I have been hunting and training alot with my friend, He has a great hunting Vizsla same age as mine 1.5yrs now. Its really been fun, we have been using the same trainer and runing our dogs together since they were about 7 months. Fun to watch them progress. My question is about tail set, my friends dog has a high firm tail all the time. While my dog carries his tail low not between his legs just even with his back line. On point my dogs tail is not all that high, just above the back line. While my friends dogs tail is vertical actually beyond vertical sometimes. I have read that the Europeans say that Vizsla should have a low tail set. What does this mean exactly? We are starting to admire the differnces in each others dogs really makes the hunting fun.


----------



## zigzag (Oct 4, 2011)

These are some training pics I have to show the diffrence.


----------



## VictoriaW (Mar 16, 2011)

The standard:

"Tail set just below the level of the croup, thicker at the root and docked one-third off. Ideally, it should reach to the back of the stifle joint and when moving it should be carried at or near the horizontal, not vertically or curled over the back, nor between the legs."


----------



## zigzag (Oct 4, 2011)

when moving


----------



## jcbuch (Oct 15, 2009)

an excerpt from the VCA standard: Backline firm with a slight rise over a short and well muscled loin. The croup is gently rounded to the set on of the tail and is not steep, sunken or flat. When moving at a trot, a properly built Vizsla maintains a steady, level backline. Tail set just below the level of the croup, thicker at the root and docked one-third off. Ideally, it should reach to the back of the stifle joint and when moving it should be carried at or near the horizontal, not vertically or curled over the back, nor between the legs. A docked tail is preferred. 

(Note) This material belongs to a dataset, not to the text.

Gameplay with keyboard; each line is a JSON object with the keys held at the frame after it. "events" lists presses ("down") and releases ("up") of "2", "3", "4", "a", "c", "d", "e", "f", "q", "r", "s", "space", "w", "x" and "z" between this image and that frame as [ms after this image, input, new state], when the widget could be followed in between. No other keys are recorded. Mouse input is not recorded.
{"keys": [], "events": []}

one Point. some people like a 12" o'clock tail. but it should be straight not curled over. personally i prefer a nice 45 degree angle or slightly higher. the 12 o'clock tail is for setters and english pointers in my opinion. that being said you dog has nice style.

Joe


----------



## zigzag (Oct 4, 2011)

Joe: you dont know what dog is mine  I get so confused with this tail set, back line, breed standard. I gotta say that tail set while moving is high I like it... High tail on point not so much.


----------



## texasred (Jan 29, 2012)

From your description, first post on this topic. The first and last picture is your friends dog and the middle pictures is your dog.


----------



## texasred (Jan 29, 2012)

zigzag said:


> Joe: you dont know what dog is mine  I get so confused with this tail set, back line, breed standard. I gotta say that tail set while moving is high I like it... High tail on point not so much.


Tail set and the way a dog carries his tail are two different things.


----------



## jcbuch (Oct 15, 2009)

Tail position while moving should be at the horizontal ideally on a V

Joe


----------



## veifera (Apr 25, 2012)

TexasRed is right: tail set is where on the body the tail sits. If you look at the attached link, the breeder is showing a diagram with Weims, GSPs and Vizslas. The comparison of these three breeds in the same diagrams makes it really obvious and easy to understand. The "curve" goes from the back to the thigh and where on that curve the tail is "set" is the all-important tail set. A common criticism is a Vizsla tail that's set so high that it resembles a Weim.

http://www.toldin.com/VizslaStandards.html


----------